Günther Jeannine, Kill Angela, Becker Mike Oliver, Heidecke Harald, Rademacher Judith, Siegert Elise, Radić Mislav, Burmester Gerd-Rüdiger, Dragun Duska, Riemekasten Gabriela
Arthritis Res Ther. 2014 Mar 11;16(2):R65. doi: 10.1186/ar4503.
Agonistic autoantibodies (Aabs) against the angiotensin II receptor type 1 (AT1R) and the endothelin receptor type A (ETAR) have been identified in patients with systemic sclerosis (SSc). In our present study, we examined the expression of the AT1R and the ETAR in human immune cells and the pathological effects mediated through these receptors by their corresponding Aabs.
Protein expression of AT1R and ETAR on peripheral blood mononuclear cells (PBMCs) from healthy individuals and SSc patients was analyzed using flow cytometry, and mRNA expression of both receptors in PBMCs from healthy donors was examined by real-time PCR. In addition, PBMCs from healthy donors were stimulated in vitro with affinity-purified immunoglobulin G (IgG) fractions from SSc patients positive for AT1R and ETAR Aabs, as well as with IgG from healthy donors serving as controls. Alterations in cell surface marker expression, cytokine secretion and chemotactic motility were analyzed using flow cytometry, enzyme-linked immunosorbent assays and chemotaxis assays, respectively. The results were correlated with the characteristics and clinical findings of the IgG donors.

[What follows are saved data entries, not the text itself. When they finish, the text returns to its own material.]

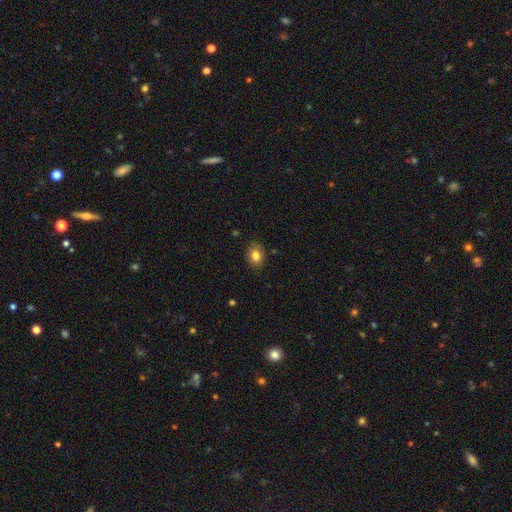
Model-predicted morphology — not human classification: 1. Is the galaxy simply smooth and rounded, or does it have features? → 82% smooth, 9% star or artifact, 9% featured or disk.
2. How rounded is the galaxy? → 65% in between, 34% round, 1% cigar-shaped.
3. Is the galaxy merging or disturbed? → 84% none, 12% minor disturbance, 2% major disturbance, 1% merger.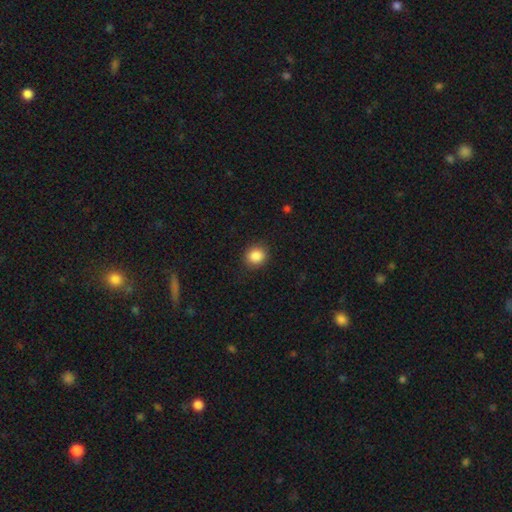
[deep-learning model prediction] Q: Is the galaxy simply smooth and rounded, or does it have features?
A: smooth — 87%.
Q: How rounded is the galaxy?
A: round — 83%.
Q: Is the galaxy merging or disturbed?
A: none — 89%.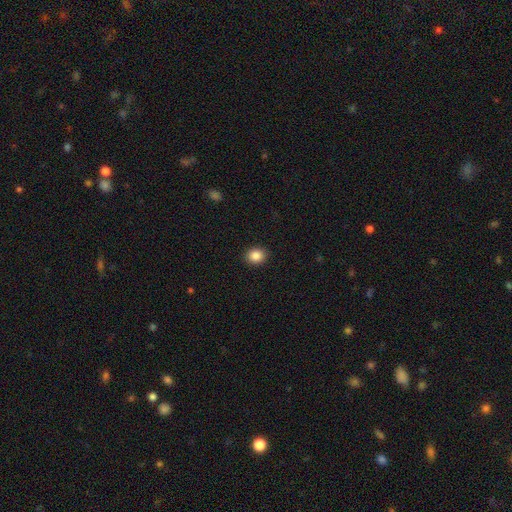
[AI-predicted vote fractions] Smooth or featured? smooth (86%)
How rounded? round (60%)
Merging? none (90%)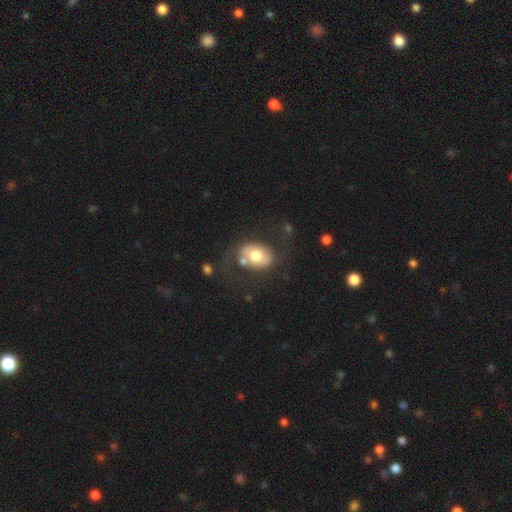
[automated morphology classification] Q: Smooth or featured?
A: smooth (56%); runner-up: featured or disk (37%)
Q: How rounded?
A: in between (65%); runner-up: round (34%)
Q: Merging?
A: none (57%); runner-up: minor disturbance (19%)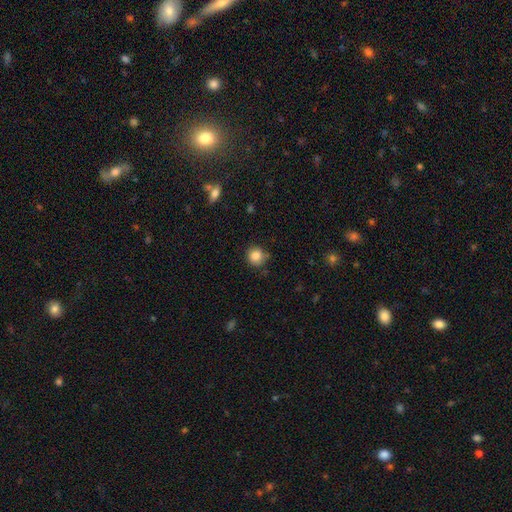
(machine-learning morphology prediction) Q: Smooth or featured?
A: smooth (84%); runner-up: star or artifact (10%)
Q: How rounded?
A: round (90%); runner-up: in between (9%)
Q: Merging?
A: none (76%); runner-up: minor disturbance (18%)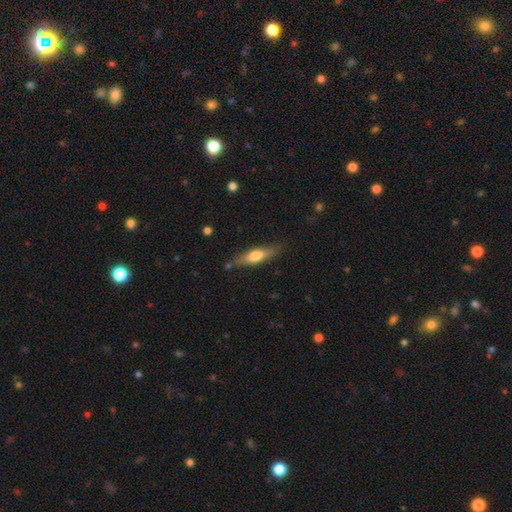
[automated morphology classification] Smooth or featured? smooth (57%)
How rounded? cigar-shaped (66%)
Merging? none (80%)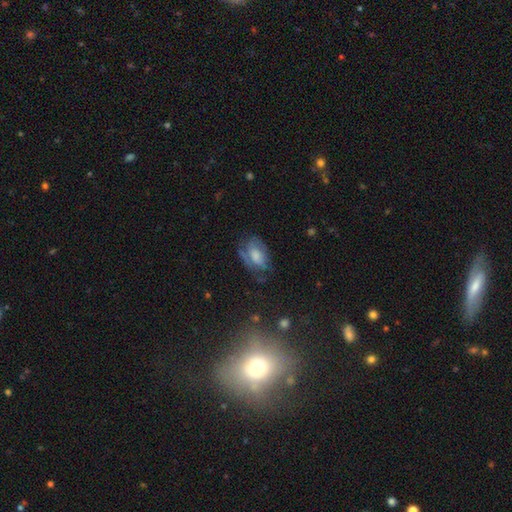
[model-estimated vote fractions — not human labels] Morphology: type=smooth (52%); roundness=in between (86%); merging=none (51%).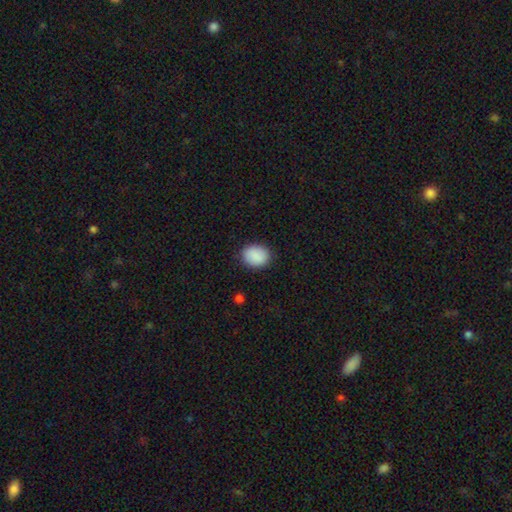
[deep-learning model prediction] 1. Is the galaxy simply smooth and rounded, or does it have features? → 90% smooth, 7% star or artifact, 3% featured or disk.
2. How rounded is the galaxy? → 51% in between, 48% round, 1% cigar-shaped.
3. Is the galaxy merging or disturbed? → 86% none, 10% minor disturbance, 3% major disturbance, 1% merger.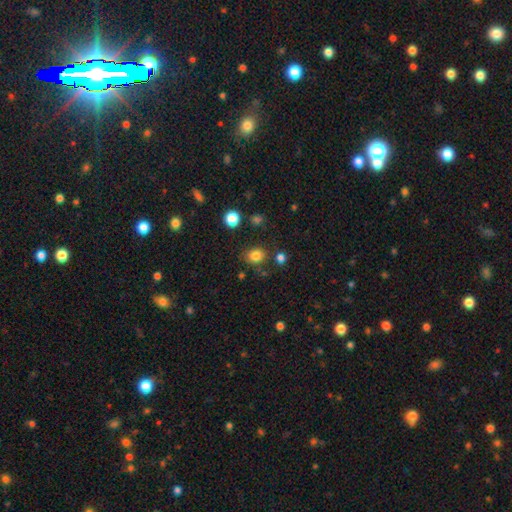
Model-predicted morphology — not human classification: This is clearly a smooth galaxy (82%). How rounded: possibly round (57%). Merging: likely none (78%).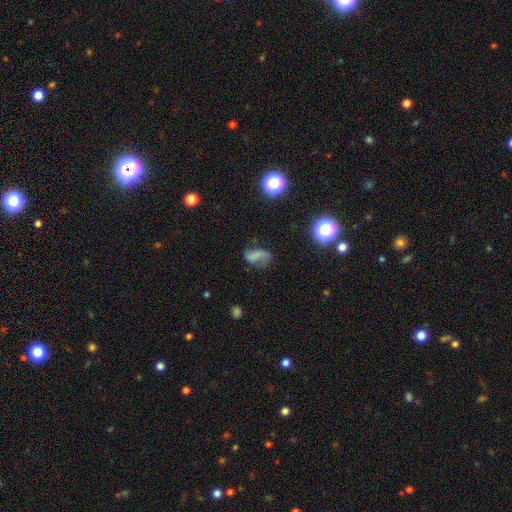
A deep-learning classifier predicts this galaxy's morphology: A featured or disk galaxy (43%). Merging: none (47%).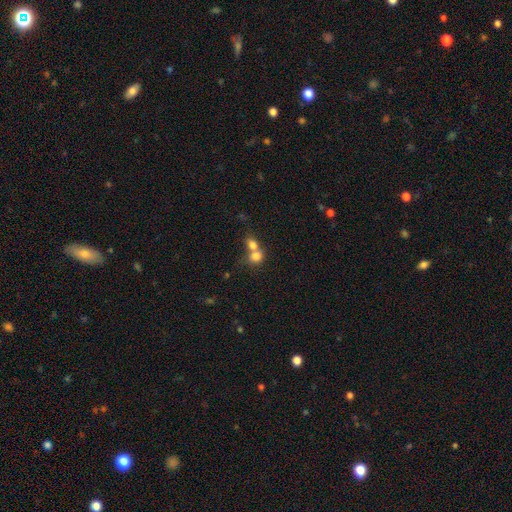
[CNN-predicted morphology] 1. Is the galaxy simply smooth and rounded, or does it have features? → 78% smooth, 12% featured or disk, 10% star or artifact.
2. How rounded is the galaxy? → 63% round, 35% in between, 1% cigar-shaped.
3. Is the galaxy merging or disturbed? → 64% merger, 26% none, 6% minor disturbance, 4% major disturbance.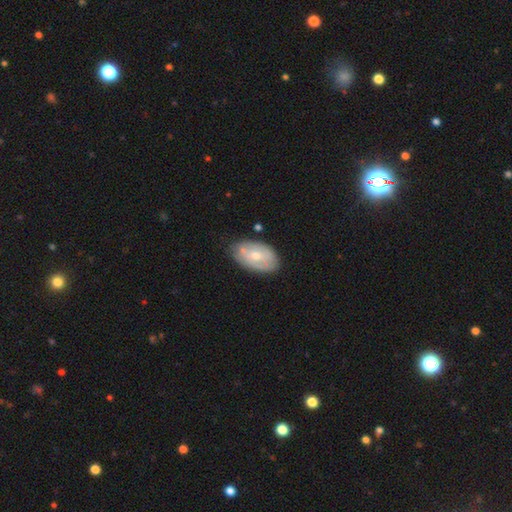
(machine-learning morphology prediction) Smooth or featured?
  - featured or disk: 47% * (tied)
  - smooth: 47% * (tied)
  - star or artifact: 6%
Merging?
  - none: 71% *
  - minor disturbance: 21%
  - major disturbance: 4%
  - merger: 4%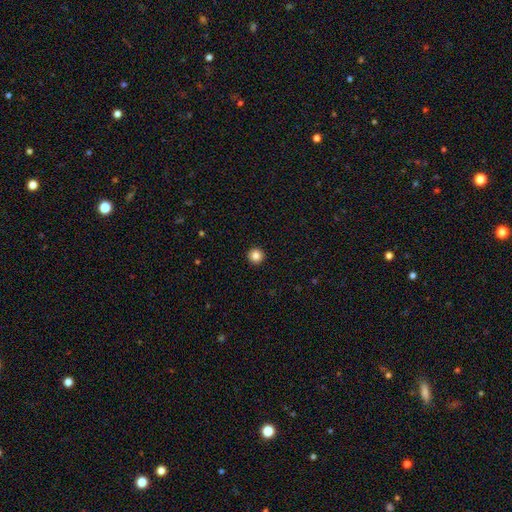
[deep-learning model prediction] Morphology: type=smooth (85%); roundness=round (96%); merging=none (94%).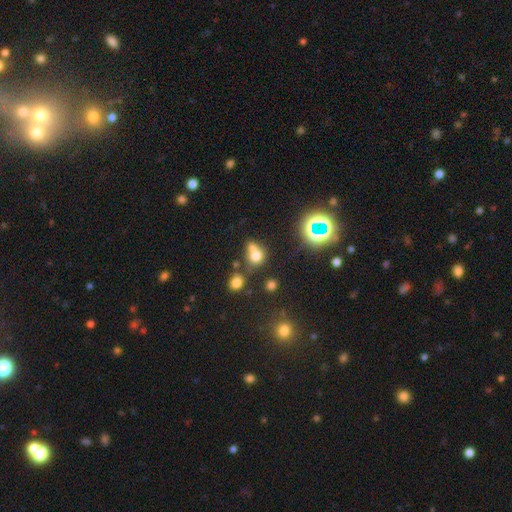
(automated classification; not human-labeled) smooth 65%, star or artifact 22%, featured or disk 13%. Down the decision tree: how rounded — round (72%); merging — merger (47%).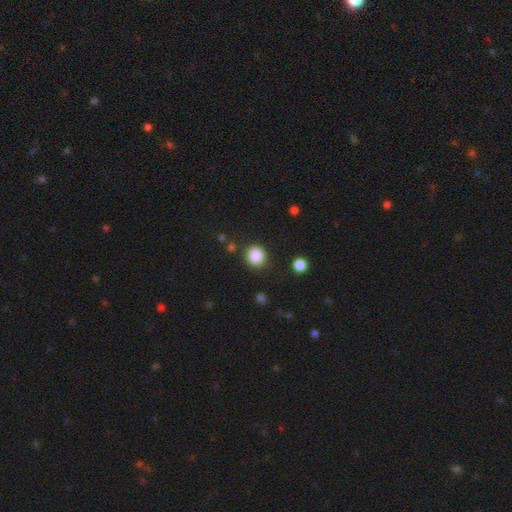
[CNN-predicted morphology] Smooth or featured?
  - smooth: 87% *
  - star or artifact: 10%
  - featured or disk: 3%
How rounded?
  - round: 90% *
  - in between: 9%
  - cigar-shaped: 1%
Merging?
  - none: 88% *
  - minor disturbance: 7%
  - major disturbance: 3%
  - merger: 2%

Both AT1R and ETAR were expressed on PBMCs in humans. Protein expression of both receptors was decreased in SSc patients compared with that of healthy donors and declined during the course of disease. IgG fractions of SSc patients positive for AT1R and ETAR Aabs induced T-cell migration in an Aab level-dependent manner. Moreover, IgG of SSc patients stimulated PBMCs to produce more interleukin 8 (IL-8) and chemokine (C-C motif) ligand 18 (CCL18) than did the IgG of healthy donors. All effects were significantly reduced by selective AT1R and ETAR antagonists. Statistical analysis revealed an association of SSc-IgG induced high IL-8 concentrations with an early disease stage and of high CCL18 concentrations with lung fibrosis onset and vascular complications in the respective IgG donors.
In our present study, we could demonstrate the expression of both AT1R and ETAR on human peripheral T cells, B cells and monocytes. The decreased receptor expression in SSc patients, the inflammatory and profibrotic effects upon Aab stimulation of PBMCs in vitro and the associations with clinical findings suggest a role for Aab-induced activation of immune cells mediated by the AT1R and the ETAR in the pathogenesis or even the onset of the disease.
在系统性硬化症(SSc)患者中已鉴定出针对1型血管紧张素II受体(AT1R)和A型内皮素受体(ETAR)的激动性自身抗体(Aab)。在本研究中,我们检测了AT1R和ETAR在人免疫细胞中的表达,以及相应Aab通过这些受体介导的病理效应。
使用流式细胞术分析健康个体和SSc患者外周血单个核细胞(PBMC)上AT1R和ETAR的蛋白表达,并通过实时PCR检测健康供体PBMC中这两种受体的mRNA表达。此外,用来自AT1R和ETAR Aab阳性的SSc患者的亲和纯化免疫球蛋白G(IgG)组分以及来自健康供体的IgG作为对照,体外刺激健康供体的PBMC。分别使用流式细胞术、酶联免疫吸附测定和趋化性测定分析细胞表面标志物表达、细胞因子分泌和趋化运动的变化。结果与IgG供体的特征和临床发现相关。
AT1R和ETAR均在人PBMC上表达。与健康供体相比,SSc患者中这两种受体的蛋白表达降低,且在疾病过程中下降。AT1R和ETAR Aab阳性的SSc患者的IgG组分以Aab水平依赖性方式诱导T细胞迁移。此外,SSc患者的IgG刺激PBMC产生的白细胞介素8(IL-8)和趋化因子(C-C基序)配体18(CCL18)比健康供体的IgG更多。选择性AT1R和ETAR拮抗剂可显著降低所有效应。统计分析显示,SSc-IgG诱导的高IL-8浓度与疾病早期相关,高CCL18浓度与相应IgG供体的肺纤维化发作和血管并发症相关。
在本研究中,我们能够证明AT1R和ETAR在人外周T细胞、B细胞和单核细胞上均有表达。SSc患者中受体表达降低、体外Aab刺激PBMC后的炎症和促纤维化作用以及与临床发现的相关性表明,Aab诱导的由AT1R和ETAR介导的免疫细胞激活在疾病的发病机制甚至疾病发作中起作用。